▶ Try it
Return verbatim the run of lines that opens with the line holding "1 The year the" and closes with the last line of the records.

▶ Available data

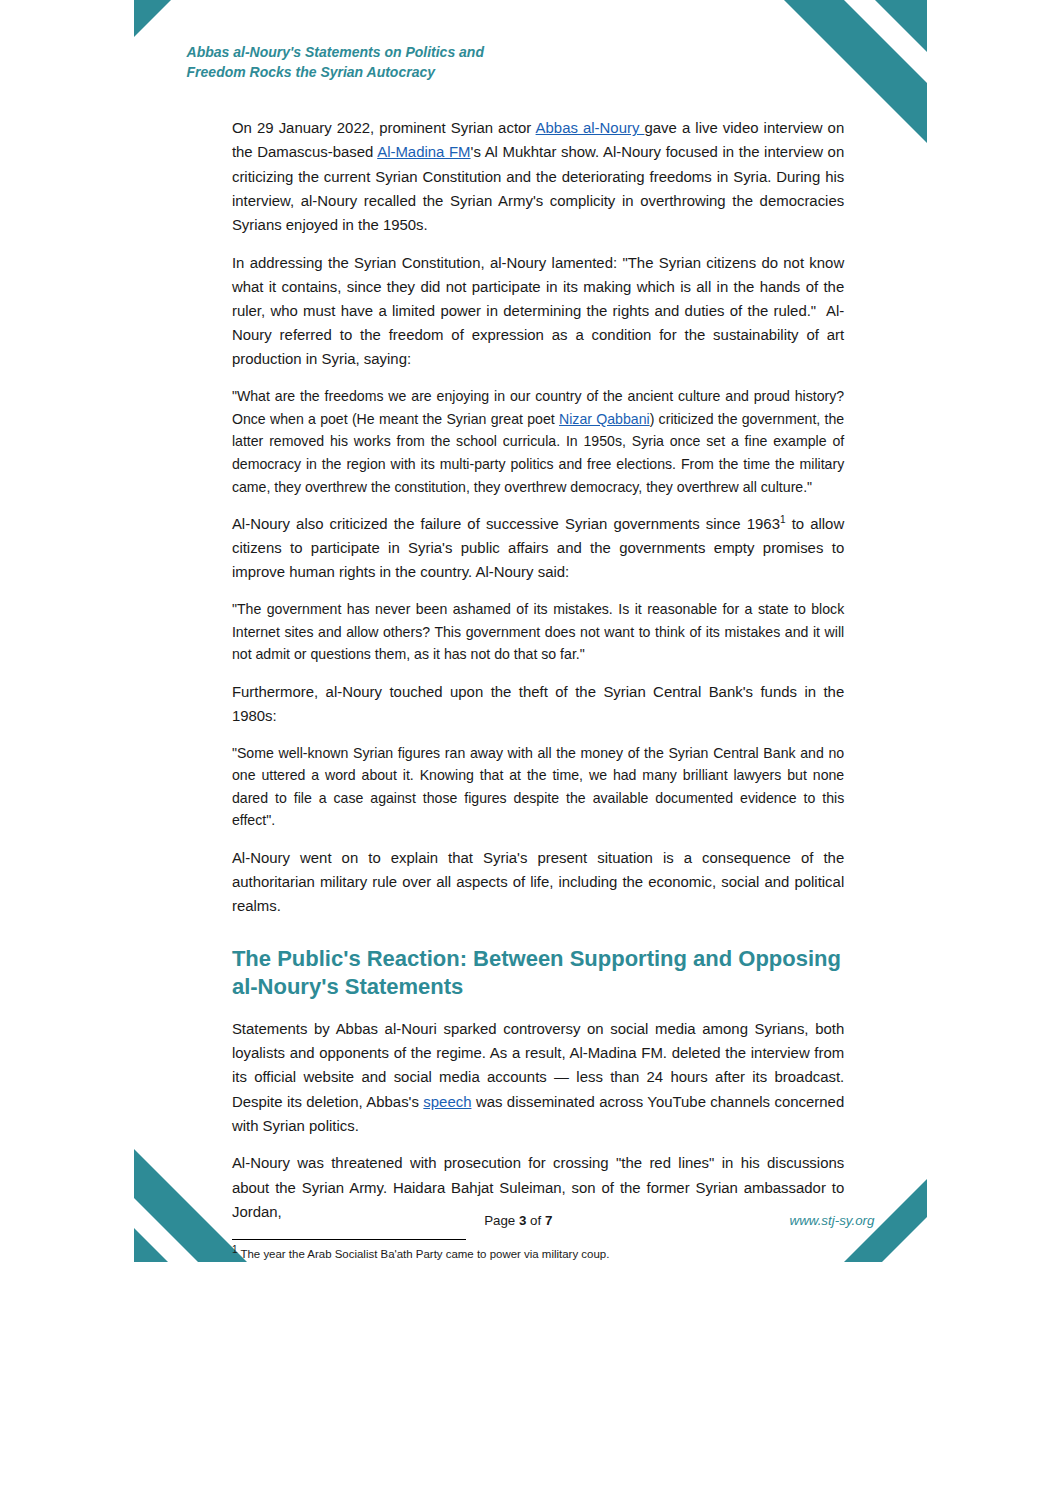Abbas al-Noury's Statements on Politics and
Freedom Rocks the Syrian Autocracy
On 29 January 2022, prominent Syrian actor Abbas al-Noury gave a live video interview on the Damascus-based Al-Madina FM's Al Mukhtar show. Al-Noury focused in the interview on criticizing the current Syrian Constitution and the deteriorating freedoms in Syria. During his interview, al-Noury recalled the Syrian Army's complicity in overthrowing the democracies Syrians enjoyed in the 1950s.
In addressing the Syrian Constitution, al-Noury lamented: "The Syrian citizens do not know what it contains, since they did not participate in its making which is all in the hands of the ruler, who must have a limited power in determining the rights and duties of the ruled." Al-Noury referred to the freedom of expression as a condition for the sustainability of art production in Syria, saying:
"What are the freedoms we are enjoying in our country of the ancient culture and proud history? Once when a poet (He meant the Syrian great poet Nizar Qabbani) criticized the government, the latter removed his works from the school curricula. In 1950s, Syria once set a fine example of democracy in the region with its multi-party politics and free elections. From the time the military came, they overthrew the constitution, they overthrew democracy, they overthrew all culture."
Al-Noury also criticized the failure of successive Syrian governments since 19631 to allow citizens to participate in Syria's public affairs and the governments empty promises to improve human rights in the country. Al-Noury said:
"The government has never been ashamed of its mistakes. Is it reasonable for a state to block Internet sites and allow others? This government does not want to think of its mistakes and it will not admit or questions them, as it has not do that so far."
Furthermore, al-Noury touched upon the theft of the Syrian Central Bank's funds in the 1980s:
"Some well-known Syrian figures ran away with all the money of the Syrian Central Bank and no one uttered a word about it. Knowing that at the time, we had many brilliant lawyers but none dared to file a case against those figures despite the available documented evidence to this effect".
Al-Noury went on to explain that Syria's present situation is a consequence of the authoritarian military rule over all aspects of life, including the economic, social and political realms.
The Public's Reaction: Between Supporting and Opposing al-Noury's Statements
Statements by Abbas al-Nouri sparked controversy on social media among Syrians, both loyalists and opponents of the regime. As a result, Al-Madina FM. deleted the interview from its official website and social media accounts — less than 24 hours after its broadcast. Despite its deletion, Abbas's speech was disseminated across YouTube channels concerned with Syrian politics.
Al-Noury was threatened with prosecution for crossing "the red lines" in his discussions about the Syrian Army. Haidara Bahjat Suleiman, son of the former Syrian ambassador to Jordan,
1 The year the Arab Socialist Ba'ath Party came to power via military coup.
Page 3 of 7
www.stj-sy.org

▶ Your solution
1 The year the Arab Socialist Ba'ath Party came to power via military coup.
Page 3 of 7
www.stj-sy.org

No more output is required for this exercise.